Cornelia

Josef, der Hausdiener vom »Schwarzen Bären«, ist der Erste in Dornburg, der die Fremde zu sehen bekommt. Am frühen Nachmittag ist es, so gegen drei; er steht vor dem Portal des Hotels, die letzten Mittagsgäste haben das Haus verlassen, und nun ist es still auf dem Marktplatz, ein paar Wagen parken da, alles Einheimische, keine Fremden darunter. Die Dornburger sind wieder unter sich, keine Urlaubsgäste mehr. Und ein schöner Herbst ist dieses Jahr, windstill ist es, südlich weich die Luft. Der Josef lässt sich die milde Oktobersonne auf den Kopf scheinen, unterdrückt ein Gähnen und blinzelt schläfrig.

Da sieht er den Wagen kommen. Er kommt von Norden her, rollt langsam über den Marktplatz, biegt in eine Parklücke ein und hält.

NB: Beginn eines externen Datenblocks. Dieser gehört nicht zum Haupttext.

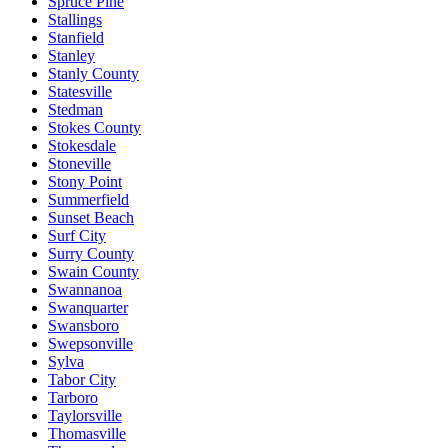
Spruce Pine
Stallings
Stanfield
Stanley
Stanly County
Statesville
Stedman
Stokes County
Stokesdale
Stoneville
Stony Point
Summerfield
Sunset Beach
Surf City
Surry County
Swain County
Swannanoa
Swanquarter
Swansboro
Swepsonville
Sylva
Tabor City
Tarboro
Taylorsville
Thomasville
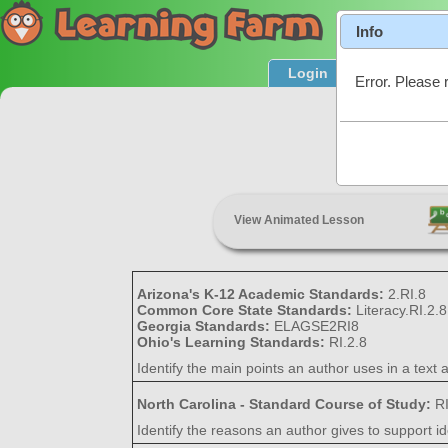
Info
Login
Product T
Error. Please 
Maki
View Animated Lesson
Arizona's K-12 Academic Standards:
2.RI.8
Common Core State Standards:
Literacy.RI.2.8
Georgia Standards:
ELAGSE2RI8
Ohio's Learning Standards:
RI.2.8
Identify the main points an author uses in a text
North Carolina - Standard Course of Study:
R
Identify the reasons an author gives to support id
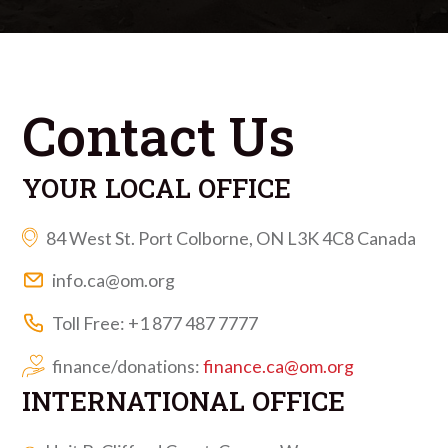
Contact Us
YOUR LOCAL OFFICE
84 West St. Port Colborne, ON L3K 4C8 Canada
info.ca@om.org
Toll Free: +1 877 487 7777
finance/donations:
finance.ca@om.org
INTERNATIONAL OFFICE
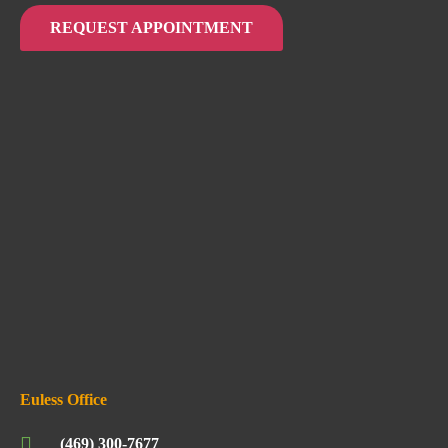
REQUEST APPOINTMENT
Euless Office
(469) 300-7677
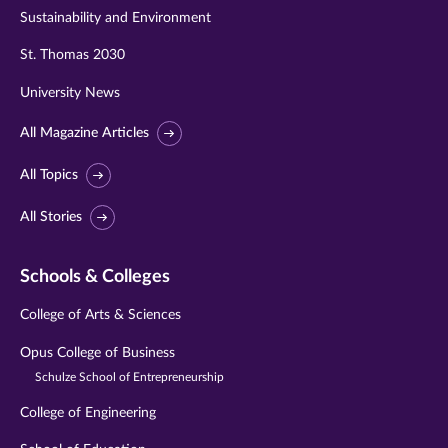
Sustainability and Environment
St. Thomas 2030
University News
All Magazine Articles
All Topics
All Stories
Schools & Colleges
College of Arts & Sciences
Opus College of Business
Schulze School of Entrepreneurship
College of Engineering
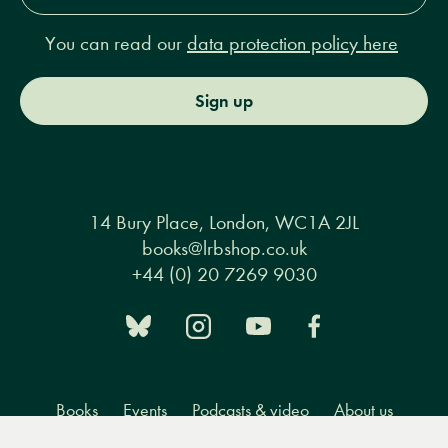
You can read our
data protection policy here
Sign up
14 Bury Place, London, WC1A 2JL
books@lrbshop.co.uk
+44 (0) 20 7269 9030
Books
Events
Podcasts & video
About us
Menu
Books
Events
Podcasts
Search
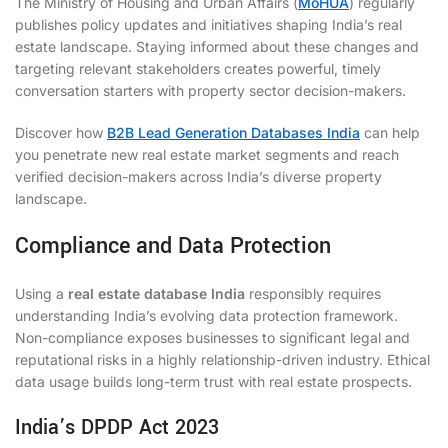
The Ministry of Housing and Urban Affairs (
MoHUA
) regularly
publishes policy updates and initiatives shaping India’s real
estate landscape. Staying informed about these changes and
targeting relevant stakeholders creates powerful, timely
conversation starters with property sector decision-makers.
Discover how
B2B Lead Generation Databases India
can help
you penetrate new real estate market segments and reach
verified decision-makers across India’s diverse property
landscape.
Compliance and Data Protection
Using a
real estate database India
responsibly requires
understanding India’s evolving data protection framework.
Non-compliance exposes businesses to significant legal and
reputational risks in a highly relationship-driven industry. Ethical
data usage builds long-term trust with real estate prospects.
India’s DPDP Act 2023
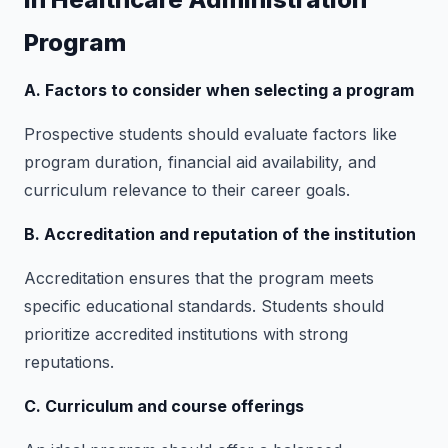
Program
A. Factors to consider when selecting a program
Prospective students should evaluate factors like
program duration, financial aid availability, and
curriculum relevance to their career goals.
B. Accreditation and reputation of the institution
Accreditation ensures that the program meets
specific educational standards. Students should
prioritize accredited institutions with strong
reputations.
C. Curriculum and course offerings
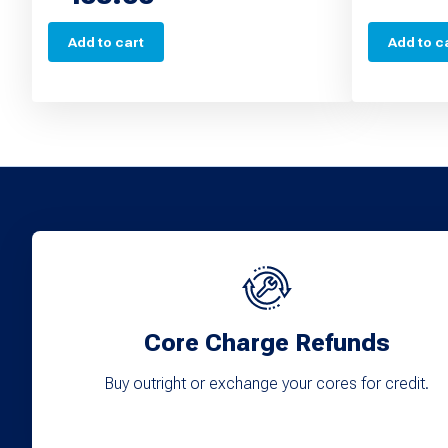
Add to cart
Add to c
Core Charge Refunds
Buy outright or exchange your cores for credit.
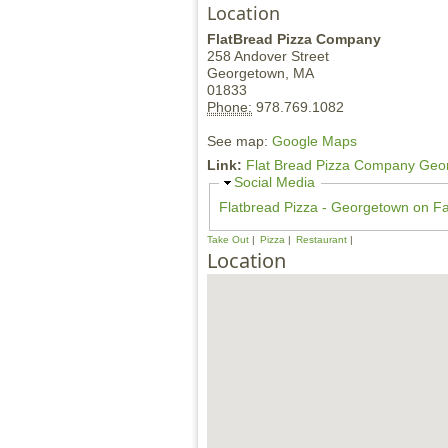
Location
FlatBread Pizza Company
258 Andover Street
Georgetown,
MA
01833
Phone:
978.769.1082
See map:
Google Maps
Link:
Flat Bread Pizza Company Geo
H
Social Media
i
Flatbread Pizza - Georgetown on F
d
e
Take Out
Pizza
Restaurant
Location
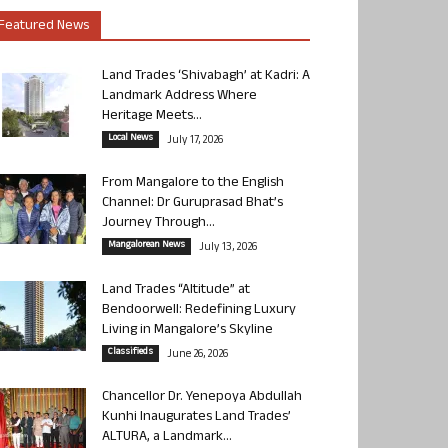
Featured News
Land Trades ‘Shivabagh’ at Kadri: A
Landmark Address Where
Heritage Meets...
Local News
July 17, 2026
From Mangalore to the English
Channel: Dr Guruprasad Bhat’s
Journey Through...
Mangalorean News
July 13, 2026
Land Trades “Altitude” at
Bendoorwell: Redefining Luxury
Living in Mangalore’s Skyline
Classifieds
June 26, 2026
Chancellor Dr. Yenepoya Abdullah
Kunhi Inaugurates Land Trades’
ALTURA, a Landmark...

Eine Weile rührt sich nichts. Der Josef späht hinüber. Ein heller, fast weißer Wagen ist es, ein französischer, wie ihm scheint, so genau kennt er sich mit Automarken nicht aus. Schließlich öffnet sich die Tür, und der Fahrer steigt aus. Oder vielmehr die Fahrerin. Josef richtet sich auf und nimmt die Schultern nach hinten. Ein Gast! Ein Gast für den »Schwarzen Bären«, das erkennt er sofort.

Die Frau bleibt einen Moment, wie unschlüssig, neben dem Wagen stehen; sie betrachtet die mittelalterlichen Fassaden der Häuser, die den Marktplatz umgeben, zuletzt haftet ihr Blick auf dem »Schwarzen Bären«.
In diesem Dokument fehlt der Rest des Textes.